Neurochemical Research

, Volume 36, Issue 4, pp 604–612 | Cite as

Insulin and β-adrenergic Receptors Inhibit Retinal Endothelial Cell Apoptosis Through Independent Pathways

  • Surekha Rani Panjala
  • Jena J. SteinleEmail author


Diabetic retinopathy results from altered insulin receptor signaling. Based on previous studies demonstrating an interaction between β-adrenergic receptors and insulin signaling in hyperglycemic conditions, we hypothesized that β-adrenergic receptor stimulation and insulin stimulation would act synergistically to inhibit one of the hallmarks of diabetic retinopathy, namely retinal endothelial cell apoptosis. To test this hypothesis, human retinal endothelial cells were grown in high glucose (25 mM) medium and treated with a β-1-adrenergic receptor agonist (xamoterol, 10 μM) alone, insulin alone (10 nM) or xamoterol + insulin. We then assessed changes in the levels of insulin receptor, insulin-like growth factor (IGF-1) receptor, and Akt phosphorylation, as well as cleaved caspase 3. Xamoterol alone significantly decreased insulin receptor, IGF-1 receptor and Akt phosphorylation, whereas insulin alone increased insulin receptor, IGF-1 receptor, and Akt phosphorylation. Xamoterol significantly decreased apoptosis of retinal endothelial cells. This data suggests that both β-adrenergic receptors and insulin can inhibit retinal endothelial cell apoptosis in hyperglycemic conditions, but inhibition occurs through independent pathways. These findings have implications for treatments of diabetic retinopathy.

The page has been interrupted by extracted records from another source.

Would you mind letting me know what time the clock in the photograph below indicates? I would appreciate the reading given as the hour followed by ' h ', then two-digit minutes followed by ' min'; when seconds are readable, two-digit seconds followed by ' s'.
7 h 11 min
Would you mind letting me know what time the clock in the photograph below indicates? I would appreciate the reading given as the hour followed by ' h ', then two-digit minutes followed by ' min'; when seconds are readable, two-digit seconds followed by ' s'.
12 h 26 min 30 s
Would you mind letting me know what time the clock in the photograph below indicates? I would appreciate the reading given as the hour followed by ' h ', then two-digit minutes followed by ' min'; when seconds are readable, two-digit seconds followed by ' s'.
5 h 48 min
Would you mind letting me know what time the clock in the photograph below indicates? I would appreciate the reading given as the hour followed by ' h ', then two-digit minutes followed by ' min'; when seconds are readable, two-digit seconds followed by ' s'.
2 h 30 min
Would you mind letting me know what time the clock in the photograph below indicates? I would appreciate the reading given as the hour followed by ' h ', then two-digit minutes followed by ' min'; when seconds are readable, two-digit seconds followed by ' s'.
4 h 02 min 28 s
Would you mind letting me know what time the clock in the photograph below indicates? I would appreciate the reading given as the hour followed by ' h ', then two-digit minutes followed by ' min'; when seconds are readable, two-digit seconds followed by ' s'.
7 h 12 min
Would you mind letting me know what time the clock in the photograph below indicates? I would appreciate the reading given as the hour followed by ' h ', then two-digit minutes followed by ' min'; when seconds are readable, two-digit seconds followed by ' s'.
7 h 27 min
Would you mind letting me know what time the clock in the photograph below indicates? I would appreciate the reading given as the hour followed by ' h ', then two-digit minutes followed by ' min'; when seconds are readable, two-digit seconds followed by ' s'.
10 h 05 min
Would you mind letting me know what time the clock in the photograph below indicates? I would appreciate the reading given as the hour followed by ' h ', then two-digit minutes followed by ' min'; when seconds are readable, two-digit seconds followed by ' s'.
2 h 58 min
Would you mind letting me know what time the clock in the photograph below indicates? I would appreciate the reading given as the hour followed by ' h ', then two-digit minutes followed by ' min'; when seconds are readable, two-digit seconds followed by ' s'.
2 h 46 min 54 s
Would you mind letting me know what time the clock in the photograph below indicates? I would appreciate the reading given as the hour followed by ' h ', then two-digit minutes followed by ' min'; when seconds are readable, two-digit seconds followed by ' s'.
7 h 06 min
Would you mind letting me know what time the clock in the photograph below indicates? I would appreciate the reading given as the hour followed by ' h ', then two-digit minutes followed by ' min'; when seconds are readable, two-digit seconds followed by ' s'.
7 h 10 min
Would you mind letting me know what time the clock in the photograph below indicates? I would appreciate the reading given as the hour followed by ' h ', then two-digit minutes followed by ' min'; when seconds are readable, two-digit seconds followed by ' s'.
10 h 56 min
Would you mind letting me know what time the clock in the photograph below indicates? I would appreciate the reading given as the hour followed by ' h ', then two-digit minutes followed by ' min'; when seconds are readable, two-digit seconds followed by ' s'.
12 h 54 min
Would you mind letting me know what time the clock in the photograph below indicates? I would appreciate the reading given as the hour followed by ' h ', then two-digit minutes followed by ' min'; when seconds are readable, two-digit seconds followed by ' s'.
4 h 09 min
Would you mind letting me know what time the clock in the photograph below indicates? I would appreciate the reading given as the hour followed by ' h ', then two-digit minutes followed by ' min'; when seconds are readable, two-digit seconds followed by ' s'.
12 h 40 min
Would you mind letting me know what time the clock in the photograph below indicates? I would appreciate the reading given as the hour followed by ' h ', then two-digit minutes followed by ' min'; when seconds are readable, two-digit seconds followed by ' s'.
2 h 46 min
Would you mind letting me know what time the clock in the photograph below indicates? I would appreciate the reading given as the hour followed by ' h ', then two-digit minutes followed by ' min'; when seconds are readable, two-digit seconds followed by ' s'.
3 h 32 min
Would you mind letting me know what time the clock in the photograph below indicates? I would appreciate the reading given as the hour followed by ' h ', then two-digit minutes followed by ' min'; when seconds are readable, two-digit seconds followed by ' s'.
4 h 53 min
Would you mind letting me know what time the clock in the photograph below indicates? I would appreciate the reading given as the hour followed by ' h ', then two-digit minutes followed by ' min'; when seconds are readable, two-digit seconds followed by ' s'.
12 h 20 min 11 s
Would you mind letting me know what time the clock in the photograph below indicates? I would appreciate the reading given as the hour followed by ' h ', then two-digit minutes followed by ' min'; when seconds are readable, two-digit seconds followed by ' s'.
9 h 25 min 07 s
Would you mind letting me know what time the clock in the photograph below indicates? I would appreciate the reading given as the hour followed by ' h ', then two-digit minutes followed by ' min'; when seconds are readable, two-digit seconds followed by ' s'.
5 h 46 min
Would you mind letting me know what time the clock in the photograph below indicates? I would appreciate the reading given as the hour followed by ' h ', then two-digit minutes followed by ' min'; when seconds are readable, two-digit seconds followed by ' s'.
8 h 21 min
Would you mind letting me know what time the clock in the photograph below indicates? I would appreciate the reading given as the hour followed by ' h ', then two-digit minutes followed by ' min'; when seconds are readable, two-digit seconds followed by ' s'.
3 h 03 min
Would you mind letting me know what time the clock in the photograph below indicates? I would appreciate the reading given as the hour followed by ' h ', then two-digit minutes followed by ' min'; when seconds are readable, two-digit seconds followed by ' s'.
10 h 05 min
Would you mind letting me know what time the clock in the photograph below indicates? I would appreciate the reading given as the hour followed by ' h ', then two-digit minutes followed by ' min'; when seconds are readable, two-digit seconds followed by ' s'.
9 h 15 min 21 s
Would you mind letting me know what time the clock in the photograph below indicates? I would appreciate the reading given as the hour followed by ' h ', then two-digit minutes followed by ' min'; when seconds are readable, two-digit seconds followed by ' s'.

Retina Apoptosis β-adrenergic receptors Insulin Insulin-like growth factor 1 (IGF-1) 



The authors would like to thank Dr. Dianna Johnson for her help in editing the text. This work is supported by a Career Development Award from JDRF 2-2006-114 (JJS), JDRF Translational Award 17-2008-1044 (JJS), the William and Mary Greve Special Scholars Award from Research to Prevent Blindness and a departmental award from the Research to Prevent Blindness (Dr. Barrett Haik, chair), NEI Vision Core Grant: PHS 3P30 EY013080 (PI: Dianna Johnson).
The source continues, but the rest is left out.